**Excerpt to read**
Cards rules

Back to cards

Use this as the full reference for table setup, legal moves, Aces, penalties, question cards, hand grouping, Kady declarations, Bubu mode, and online table behavior.

Turn Basics

A turn is one table action: play a legal move, draw a card, or respond to a pending penalty, jump, kickback, or demand.

Rule to remember
Drawing is a real move. It ends your turn, and the card you just drew has to wait until your next one.

Rules

  • The previous winner starts the next round. For a new table, the host or dealer starts.
  • The starter chooses the first direction of play. In a two-player table the direction label is not meaningful, but Jacks and Kings still create counter windows.
  • On your turn you either play a legal move, draw a card, or respond to a pending penalty, jump, kickback, or card demand.
  • Drawing ends your turn immediately. You cannot play the card you just drew in the same turn.

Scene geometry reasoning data

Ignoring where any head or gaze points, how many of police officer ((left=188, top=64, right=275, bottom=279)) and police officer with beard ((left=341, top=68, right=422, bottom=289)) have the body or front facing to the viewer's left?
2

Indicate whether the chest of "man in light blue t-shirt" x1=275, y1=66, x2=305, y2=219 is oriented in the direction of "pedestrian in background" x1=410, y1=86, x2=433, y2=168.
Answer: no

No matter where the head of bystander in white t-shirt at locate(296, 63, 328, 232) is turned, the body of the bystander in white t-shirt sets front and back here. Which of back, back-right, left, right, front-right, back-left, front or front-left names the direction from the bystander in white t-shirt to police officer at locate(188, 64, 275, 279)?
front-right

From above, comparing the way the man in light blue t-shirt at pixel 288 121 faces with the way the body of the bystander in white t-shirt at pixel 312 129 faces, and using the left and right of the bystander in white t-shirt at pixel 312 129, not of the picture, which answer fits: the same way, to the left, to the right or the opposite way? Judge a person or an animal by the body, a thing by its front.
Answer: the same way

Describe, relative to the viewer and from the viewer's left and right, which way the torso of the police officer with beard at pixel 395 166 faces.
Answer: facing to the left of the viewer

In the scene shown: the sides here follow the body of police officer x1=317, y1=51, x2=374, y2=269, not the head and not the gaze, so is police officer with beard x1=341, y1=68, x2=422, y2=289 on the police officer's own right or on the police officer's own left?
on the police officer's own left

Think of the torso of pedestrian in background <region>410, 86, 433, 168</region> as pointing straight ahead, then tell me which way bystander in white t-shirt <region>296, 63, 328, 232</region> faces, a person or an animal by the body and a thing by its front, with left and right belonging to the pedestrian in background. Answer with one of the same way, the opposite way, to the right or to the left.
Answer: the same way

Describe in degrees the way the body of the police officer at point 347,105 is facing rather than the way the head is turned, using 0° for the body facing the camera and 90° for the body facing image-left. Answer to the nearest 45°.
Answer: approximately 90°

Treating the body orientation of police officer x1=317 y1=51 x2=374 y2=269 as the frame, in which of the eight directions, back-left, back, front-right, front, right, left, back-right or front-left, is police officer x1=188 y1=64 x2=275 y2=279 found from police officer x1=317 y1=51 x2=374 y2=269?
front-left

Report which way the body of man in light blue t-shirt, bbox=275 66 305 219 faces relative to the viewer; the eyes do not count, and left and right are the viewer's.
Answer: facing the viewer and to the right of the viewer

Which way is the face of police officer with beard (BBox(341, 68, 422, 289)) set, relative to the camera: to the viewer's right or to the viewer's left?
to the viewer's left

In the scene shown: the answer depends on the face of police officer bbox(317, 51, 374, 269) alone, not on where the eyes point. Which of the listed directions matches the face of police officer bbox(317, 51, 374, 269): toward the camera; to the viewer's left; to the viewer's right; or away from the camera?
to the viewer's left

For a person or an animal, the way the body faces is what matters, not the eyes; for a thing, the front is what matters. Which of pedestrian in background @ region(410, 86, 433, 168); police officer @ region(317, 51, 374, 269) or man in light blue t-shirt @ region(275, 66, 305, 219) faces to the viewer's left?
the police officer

**Tasks to complete**
(a) Reproduce the card rules text in full, word for word.
(b) Please render the part of the records that opens with the line containing "Describe in degrees" and closes with the line containing "Answer: approximately 90°" as a numbered list, leaving out blank lines.

**Answers by item number**
(a)
Cards rules

Back to cards

Use this as the full reference for table setup, legal moves, Aces, penalties, question cards, hand grouping, Kady declarations, Bubu mode, and online table behavior.

Turn Basics

A turn is one table action: play a legal move, draw a card, or respond to a pending penalty, jump, kickback, or demand.

Rule to remember
Drawing is a real move. It ends your turn, and the card you just drew has to wait until your next one.

Rules

  • The previous winner starts the next round. For a new table, the host or dealer starts.
  • The starter chooses the first direction of play. In a two-player table the direction label is not meaningful, but Jacks and Kings still create counter windows.
  • On your turn you either play a legal move, draw a card, or respond to a pending penalty, jump, kickback, or card demand.
  • Drawing ends your turn immediately. You cannot play the card you just drew in the same turn.

(b)
1. Describe in degrees the way the body of the police officer at point 347,105 is facing rather than the way the head is turned, using 0° for the body facing the camera and 90° for the body facing image-left. Answer to the nearest 45°.
2. Answer: approximately 90°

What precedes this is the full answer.